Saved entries
────────────────
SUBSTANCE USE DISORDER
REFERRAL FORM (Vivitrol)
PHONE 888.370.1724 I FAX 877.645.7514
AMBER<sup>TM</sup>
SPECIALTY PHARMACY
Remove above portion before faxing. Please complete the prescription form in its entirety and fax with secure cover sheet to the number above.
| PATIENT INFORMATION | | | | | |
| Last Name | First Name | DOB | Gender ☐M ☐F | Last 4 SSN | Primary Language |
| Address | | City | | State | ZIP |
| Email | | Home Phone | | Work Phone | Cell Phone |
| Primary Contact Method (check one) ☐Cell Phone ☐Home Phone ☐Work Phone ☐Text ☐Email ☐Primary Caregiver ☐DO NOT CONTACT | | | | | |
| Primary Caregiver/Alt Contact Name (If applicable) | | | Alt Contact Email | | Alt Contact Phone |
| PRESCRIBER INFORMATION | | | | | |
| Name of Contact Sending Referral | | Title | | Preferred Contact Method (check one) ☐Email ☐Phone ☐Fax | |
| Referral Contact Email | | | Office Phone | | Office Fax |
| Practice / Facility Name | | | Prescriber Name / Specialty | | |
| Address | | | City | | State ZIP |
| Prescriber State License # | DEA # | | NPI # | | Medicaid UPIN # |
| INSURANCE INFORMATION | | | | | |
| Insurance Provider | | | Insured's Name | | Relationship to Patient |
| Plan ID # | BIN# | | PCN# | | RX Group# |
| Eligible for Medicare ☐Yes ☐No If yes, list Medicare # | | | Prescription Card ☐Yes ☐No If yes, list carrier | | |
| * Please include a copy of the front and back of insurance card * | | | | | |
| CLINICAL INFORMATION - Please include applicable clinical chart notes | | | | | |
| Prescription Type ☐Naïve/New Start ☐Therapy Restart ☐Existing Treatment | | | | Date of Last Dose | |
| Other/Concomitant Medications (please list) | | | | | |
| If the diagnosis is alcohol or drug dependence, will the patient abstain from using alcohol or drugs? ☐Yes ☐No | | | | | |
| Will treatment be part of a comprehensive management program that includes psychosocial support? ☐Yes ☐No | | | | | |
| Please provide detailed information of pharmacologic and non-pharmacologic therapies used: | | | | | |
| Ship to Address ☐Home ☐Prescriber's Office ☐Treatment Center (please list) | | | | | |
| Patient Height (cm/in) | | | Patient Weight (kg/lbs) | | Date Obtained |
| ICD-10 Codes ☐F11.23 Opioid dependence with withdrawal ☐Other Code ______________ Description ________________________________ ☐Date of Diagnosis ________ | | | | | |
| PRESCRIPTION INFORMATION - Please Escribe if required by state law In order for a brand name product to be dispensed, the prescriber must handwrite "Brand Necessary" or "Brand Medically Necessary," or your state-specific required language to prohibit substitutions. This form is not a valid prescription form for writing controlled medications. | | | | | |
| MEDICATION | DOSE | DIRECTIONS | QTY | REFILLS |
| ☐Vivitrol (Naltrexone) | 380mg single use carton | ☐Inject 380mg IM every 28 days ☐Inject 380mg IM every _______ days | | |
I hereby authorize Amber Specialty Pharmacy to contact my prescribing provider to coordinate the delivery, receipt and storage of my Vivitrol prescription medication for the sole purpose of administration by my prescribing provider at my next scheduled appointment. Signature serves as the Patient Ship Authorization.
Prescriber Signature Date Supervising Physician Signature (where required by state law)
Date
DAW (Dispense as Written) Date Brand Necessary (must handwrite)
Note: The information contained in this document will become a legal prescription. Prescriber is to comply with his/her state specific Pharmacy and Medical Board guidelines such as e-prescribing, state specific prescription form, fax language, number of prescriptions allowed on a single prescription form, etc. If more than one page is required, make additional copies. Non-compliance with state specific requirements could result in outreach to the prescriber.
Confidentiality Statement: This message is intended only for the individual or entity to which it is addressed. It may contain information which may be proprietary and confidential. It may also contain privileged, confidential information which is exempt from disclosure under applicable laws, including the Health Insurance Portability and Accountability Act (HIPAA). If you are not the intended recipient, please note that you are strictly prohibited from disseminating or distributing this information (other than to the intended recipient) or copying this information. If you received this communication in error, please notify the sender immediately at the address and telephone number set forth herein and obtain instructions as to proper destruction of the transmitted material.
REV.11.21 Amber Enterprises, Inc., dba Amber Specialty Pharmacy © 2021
────────────────
Copy all the data. Match it exactly.

SUBSTANCE USE DISORDER
REFERRAL FORM (Vivitrol)
PHONE 888.370.1724 I FAX 877.645.7514
AMBER<sup>TM</sup>
SPECIALTY PHARMACY
Remove above portion before faxing. Please complete the prescription form in its entirety and fax with secure cover sheet to the number above.
| PATIENT INFORMATION | | | | | |
| Last Name | First Name | DOB | Gender ☐M ☐F | Last 4 SSN | Primary Language |
| Address | | City | | State | ZIP |
| Email | | Home Phone | | Work Phone | Cell Phone |
| Primary Contact Method (check one) ☐Cell Phone ☐Home Phone ☐Work Phone ☐Text ☐Email ☐Primary Caregiver ☐DO NOT CONTACT | | | | | |
| Primary Caregiver/Alt Contact Name (If applicable) | | | Alt Contact Email | | Alt Contact Phone |
| PRESCRIBER INFORMATION | | | | | |
| Name of Contact Sending Referral | | Title | | Preferred Contact Method (check one) ☐Email ☐Phone ☐Fax | |
| Referral Contact Email | | | Office Phone | | Office Fax |
| Practice / Facility Name | | | Prescriber Name / Specialty | | |
| Address | | | City | | State ZIP |
| Prescriber State License # | DEA # | | NPI # | | Medicaid UPIN # |
| INSURANCE INFORMATION | | | | | |
| Insurance Provider | | | Insured's Name | | Relationship to Patient |
| Plan ID # | BIN# | | PCN# | | RX Group# |
| Eligible for Medicare ☐Yes ☐No If yes, list Medicare # | | | Prescription Card ☐Yes ☐No If yes, list carrier | | |
| * Please include a copy of the front and back of insurance card * | | | | | |
| CLINICAL INFORMATION - Please include applicable clinical chart notes | | | | | |
| Prescription Type ☐Naïve/New Start ☐Therapy Restart ☐Existing Treatment | | | | Date of Last Dose | |
| Other/Concomitant Medications (please list) | | | | | |
| If the diagnosis is alcohol or drug dependence, will the patient abstain from using alcohol or drugs? ☐Yes ☐No | | | | | |
| Will treatment be part of a comprehensive management program that includes psychosocial support? ☐Yes ☐No | | | | | |
| Please provide detailed information of pharmacologic and non-pharmacologic therapies used: | | | | | |
| Ship to Address ☐Home ☐Prescriber's Office ☐Treatment Center (please list) | | | | | |
| Patient Height (cm/in) | | | Patient Weight (kg/lbs) | | Date Obtained |
| ICD-10 Codes ☐F11.23 Opioid dependence with withdrawal ☐Other Code ______________ Description ________________________________ ☐Date of Diagnosis ________ | | | | | |
| PRESCRIPTION INFORMATION - Please Escribe if required by state law In order for a brand name product to be dispensed, the prescriber must handwrite "Brand Necessary" or "Brand Medically Necessary," or your state-specific required language to prohibit substitutions. This form is not a valid prescription form for writing controlled medications. | | | | | |
| MEDICATION | DOSE | DIRECTIONS | QTY | REFILLS |
| ☐Vivitrol (Naltrexone) | 380mg single use carton | ☐Inject 380mg IM every 28 days ☐Inject 380mg IM every _______ days | | |
I hereby authorize Amber Specialty Pharmacy to contact my prescribing provider to coordinate the delivery, receipt and storage of my Vivitrol prescription medication for the sole purpose of administration by my prescribing provider at my next scheduled appointment. Signature serves as the Patient Ship Authorization.
Prescriber Signature Date Supervising Physician Signature (where required by state law)
Date
DAW (Dispense as Written) Date Brand Necessary (must handwrite)
Note: The information contained in this document will become a legal prescription. Prescriber is to comply with his/her state specific Pharmacy and Medical Board guidelines such as e-prescribing, state specific prescription form, fax language, number of prescriptions allowed on a single prescription form, etc. If more than one page is required, make additional copies. Non-compliance with state specific requirements could result in outreach to the prescriber.
Confidentiality Statement: This message is intended only for the individual or entity to which it is addressed. It may contain information which may be proprietary and confidential. It may also contain privileged, confidential information which is exempt from disclosure under applicable laws, including the Health Insurance Portability and Accountability Act (HIPAA). If you are not the intended recipient, please note that you are strictly prohibited from disseminating or distributing this information (other than to the intended recipient) or copying this information. If you received this communication in error, please notify the sender immediately at the address and telephone number set forth herein and obtain instructions as to proper destruction of the transmitted material.
REV.11.21 Amber Enterprises, Inc., dba Amber Specialty Pharmacy © 2021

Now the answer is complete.